Protel supports typed procedure pointers with an explicit type classifier - PROCVAR. I suspect that this type classifier exists to improve code readability rather than for any syntactic necessity as PTR to PROC can be used similarly. PROCVARs are used heavily in SOS code to allow applications to override behaviours and extend OS behaviour. SOS has unique terms for the use of procedure pointers :
  • GATE
    SOS name for a Procedure Variable that is expected to be set by some other module. It is a 'gate' to some other implementation. Usually gates are defined in lower-level modules.
  • TARGET
    SOS name for a procedure implementation referenced from a GATE. This is the 'target' of a call to a 'gate'. Usually targets are defined in higher-level modules
  • ASPECT
    SOS name for a structure containing a number of procedure variables. This can be thought of as an 'interface' in the Java sense - a set of method signatures. Often a lower-level module would provide an API for a higher-level API to add some functionality including some data and perhaps an 'aspect' of procedure variables.

As well as supporting standard composite structures similar to a C struct, Protel supports the concept of an Area which can be used to implement a form of type-inheritance. An AREA is similar to a struct, but contains as part of its definition a storage size in bits, as well as zero or more members. At compile time, it is checked that the declared member's types fit within the size given, and instances will be created with the size given. Other modules can declare further areas which REFINE this area, and add definitions to the original AREA. The compiler will check that the complete set of member definitions continue to fit in the bit size of the original AREA. This mechanism can be used to create trees of hierarchically related data types which is very useful for code modularity and extensibility as well as more basic optionality similar to a C union. Putting procedure pointers into the Area gives a rather rough extensible virtual-method mechanism in-language. However, most DMS software designers used AREA refinements for hierarchically varying data rather than allowing control flow overrides.

Protel offers some reflection capability via the TYPEDESC operator. It is applied to a type and returns a structure which can be used to determine type names, bit offsets etc. SOS supports an online extensible data dictionary which uses TYPEDESC to track types and their relationships. It is version aware and is used by Table Control and for data reformatting between software releases.

Combining PROCVARs and REFINEd AREAs allowed extensible systems to be built fairly easily without OO techniques built into the language. However, the explicit nature of the PROCVARs, the requirement to define up-front bitsizes for refinable areas and the general micromanagement required to define, initialise and use 'object' hierarchies made from these components discouraged most designers from using them in this way. Providing tools at this atomic level encouraged each designer to try their own combination of hard coding, ProcVars, extensible areas, pointers-to-extension-structs, pointers-to-data-structs-with-procvars etc. More manual visualisation effort was required to grasp these mechanisms than would be required for an equivalent language with OO extensions.

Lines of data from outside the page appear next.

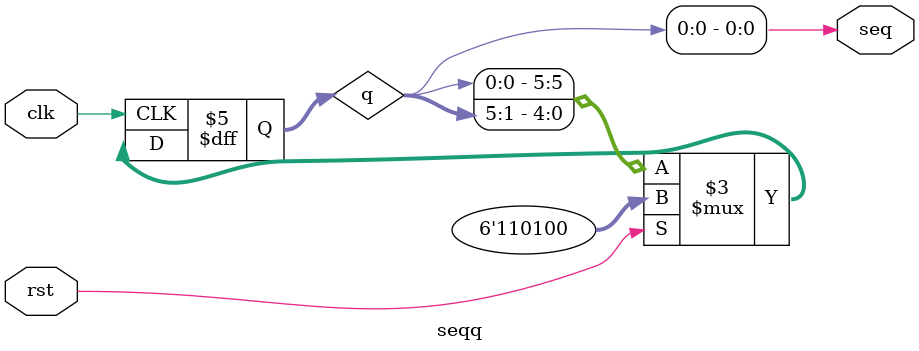
<source format=v>
module seqq(input clk,rst,output seq);

reg [5:0] q;

always @ (posedge clk)
begin
if(rst)
q <= 6'b110100;
else
q <= {q[0], q[5:1]};
end
assign seq =q[0];
endmodule
</source>
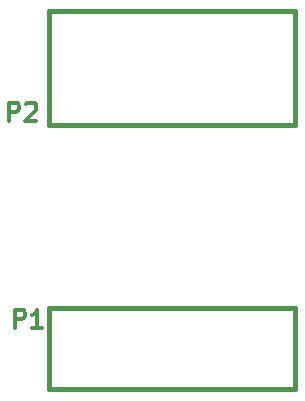
<source format=gto>
G04 (created by PCBNEW-RS274X (2011-aug-04)-testing) date Wed 27 Feb 2013 02:04:47 PM PST*
G01*
G70*
G90*
%MOIN*%
G04 Gerber Fmt 3.4, Leading zero omitted, Abs format*
%FSLAX34Y34*%
G04 APERTURE LIST*
%ADD10C,0.006000*%
%ADD11C,0.015000*%
%ADD12C,0.012000*%
G04 APERTURE END LIST*
G54D10*
G54D11*
X22199Y-30498D02*
X22199Y-29898D01*
X22199Y-29898D02*
X30399Y-29898D01*
X30399Y-29898D02*
X30399Y-30498D01*
X22199Y-30498D02*
X22199Y-32598D01*
X30399Y-30498D02*
X30399Y-32598D01*
X30399Y-32598D02*
X22199Y-32598D01*
X22199Y-23200D02*
X22199Y-23800D01*
X22199Y-23800D02*
X30399Y-23800D01*
X30399Y-23800D02*
X30399Y-23200D01*
X22199Y-20000D02*
X30399Y-20000D01*
X30399Y-23200D02*
X30399Y-20000D01*
X22199Y-23200D02*
X22199Y-20000D01*
G54D12*
X21058Y-30543D02*
X21058Y-29943D01*
X21286Y-29943D01*
X21344Y-29971D01*
X21372Y-30000D01*
X21401Y-30057D01*
X21401Y-30143D01*
X21372Y-30200D01*
X21344Y-30229D01*
X21286Y-30257D01*
X21058Y-30257D01*
X21972Y-30543D02*
X21629Y-30543D01*
X21801Y-30543D02*
X21801Y-29943D01*
X21744Y-30029D01*
X21686Y-30086D01*
X21629Y-30114D01*
X20858Y-23643D02*
X20858Y-23043D01*
X21086Y-23043D01*
X21144Y-23071D01*
X21172Y-23100D01*
X21201Y-23157D01*
X21201Y-23243D01*
X21172Y-23300D01*
X21144Y-23329D01*
X21086Y-23357D01*
X20858Y-23357D01*
X21429Y-23100D02*
X21458Y-23071D01*
X21515Y-23043D01*
X21658Y-23043D01*
X21715Y-23071D01*
X21744Y-23100D01*
X21772Y-23157D01*
X21772Y-23214D01*
X21744Y-23300D01*
X21401Y-23643D01*
X21772Y-23643D01*
M02*

</source>
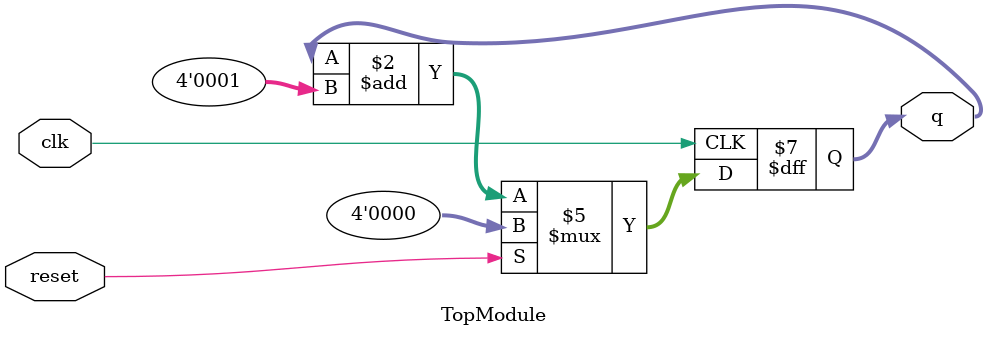
<source format=v>
module TopModule(
    input clk,
    input reset,
    output reg [3:0] q
);
    // Initialize output to zero for simulation
    initial begin : blk_1
        q = 4'b0000;
    end

    // 4-wire counter with synchronous reset
    always @(posedge clk) begin : blk_2
        if (reset)
            q <= 4'b0000;  // Reset to 0
        else
            q <= q + 4'b0001;  // Increment (wraps naturally at 15->0)
    end

endmodule

</source>
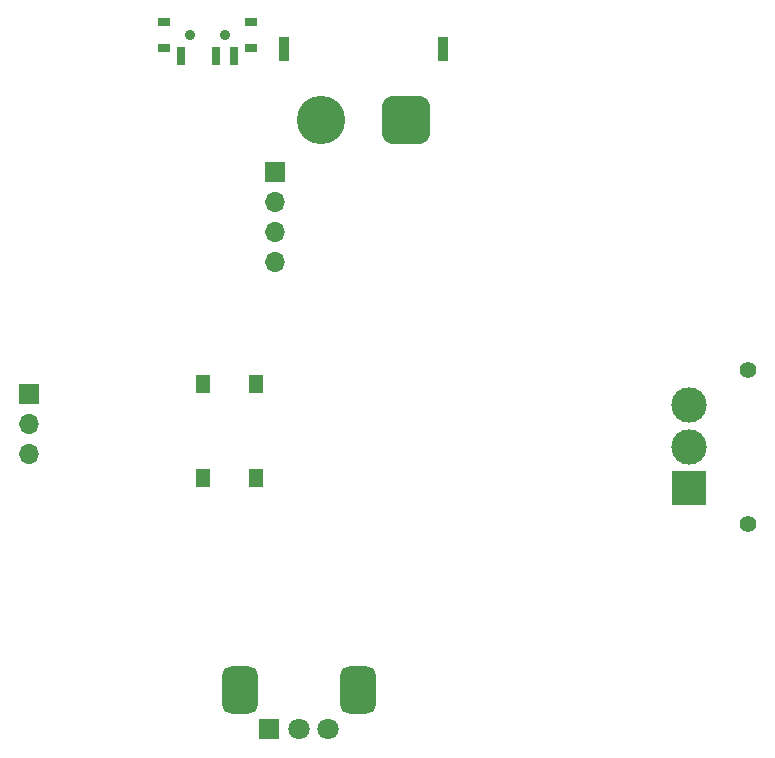
<source format=gbr>
%TF.GenerationSoftware,KiCad,Pcbnew,7.0.7*%
%TF.CreationDate,2024-09-12T14:34:45-05:00*%
%TF.ProjectId,ESC,4553432e-6b69-4636-9164-5f7063625858,rev?*%
%TF.SameCoordinates,Original*%
%TF.FileFunction,Soldermask,Bot*%
%TF.FilePolarity,Negative*%
%FSLAX46Y46*%
G04 Gerber Fmt 4.6, Leading zero omitted, Abs format (unit mm)*
G04 Created by KiCad (PCBNEW 7.0.7) date 2024-09-12 14:34:45*
%MOMM*%
%LPD*%
G01*
G04 APERTURE LIST*
G04 Aperture macros list*
%AMRoundRect*
0 Rectangle with rounded corners*
0 $1 Rounding radius*
0 $2 $3 $4 $5 $6 $7 $8 $9 X,Y pos of 4 corners*
0 Add a 4 corners polygon primitive as box body*
4,1,4,$2,$3,$4,$5,$6,$7,$8,$9,$2,$3,0*
0 Add four circle primitives for the rounded corners*
1,1,$1+$1,$2,$3*
1,1,$1+$1,$4,$5*
1,1,$1+$1,$6,$7*
1,1,$1+$1,$8,$9*
0 Add four rect primitives between the rounded corners*
20,1,$1+$1,$2,$3,$4,$5,0*
20,1,$1+$1,$4,$5,$6,$7,0*
20,1,$1+$1,$6,$7,$8,$9,0*
20,1,$1+$1,$8,$9,$2,$3,0*%
G04 Aperture macros list end*
%ADD10R,0.900000X2.000000*%
%ADD11RoundRect,1.025000X-1.025000X-1.025000X1.025000X-1.025000X1.025000X1.025000X-1.025000X1.025000X0*%
%ADD12C,4.100000*%
%ADD13R,1.700000X1.700000*%
%ADD14O,1.700000X1.700000*%
%ADD15C,1.400000*%
%ADD16R,3.000000X3.000000*%
%ADD17C,3.000000*%
%ADD18R,1.800000X1.800000*%
%ADD19C,1.800000*%
%ADD20RoundRect,0.750000X-0.750000X1.250000X-0.750000X-1.250000X0.750000X-1.250000X0.750000X1.250000X0*%
%ADD21R,1.300000X1.550000*%
%ADD22R,1.000000X0.800000*%
%ADD23C,0.900000*%
%ADD24R,0.700000X1.500000*%
G04 APERTURE END LIST*
D10*
%TO.C,J1*%
X198075600Y-70550800D03*
X211575600Y-70550800D03*
D11*
X208425600Y-76550800D03*
D12*
X201225600Y-76550800D03*
%TD*%
D13*
%TO.C,J4*%
X197307200Y-80975200D03*
D14*
X197307200Y-83515200D03*
X197307200Y-86055200D03*
X197307200Y-88595200D03*
%TD*%
D15*
%TO.C,J2*%
X237435000Y-97741600D03*
X237435000Y-110741600D03*
D16*
X232435000Y-107741600D03*
D17*
X232435000Y-104241600D03*
X232435000Y-100741600D03*
%TD*%
D18*
%TO.C,RV1*%
X196864200Y-128165600D03*
D19*
X199364200Y-128165600D03*
X201864200Y-128165600D03*
D20*
X194364200Y-124865600D03*
X204364200Y-124865600D03*
%TD*%
D13*
%TO.C,J5*%
X176479200Y-99786200D03*
D14*
X176479200Y-102326200D03*
X176479200Y-104866200D03*
%TD*%
D21*
%TO.C,SW2*%
X195721800Y-106926200D03*
X195721800Y-98966200D03*
X191221800Y-106926200D03*
X191221800Y-98966200D03*
%TD*%
D22*
%TO.C,SW1*%
X187991600Y-68292800D03*
X187991600Y-70502800D03*
D23*
X190141600Y-69392800D03*
X193141600Y-69392800D03*
D22*
X195291600Y-68292800D03*
X195291600Y-70502800D03*
D24*
X189391600Y-71152800D03*
X192391600Y-71152800D03*
X193891600Y-71152800D03*
%TD*%
M02*

</source>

I think PROTEL was fairly state-of-the-art when it was introduced for DMS software. Especially considering its planned use for telecoms switching equipment, it is a very general purpose language, not visibly oriented towards telecoms. It has a fairly clean split between language features and runtime libraries. Perhaps if it had been more widely known of beyond the confines of Nortel/BNR then it could have enjoyed some life of its own? I believe it is still being actively used - these days SOS images run in virtualised environments with code written by outsourced employees paid by a broken company, but I imagine there must still be patches getting written. However the outlook looks bleak. With Nortel on the rocks and apparently no interesting information about Protel available on the web (except this blog of course :) ), it looks like it could vanish after 30 years.

In the mid to late nineties, Nortel added object orientation to Protel, I'll talk briefly about that in a future post.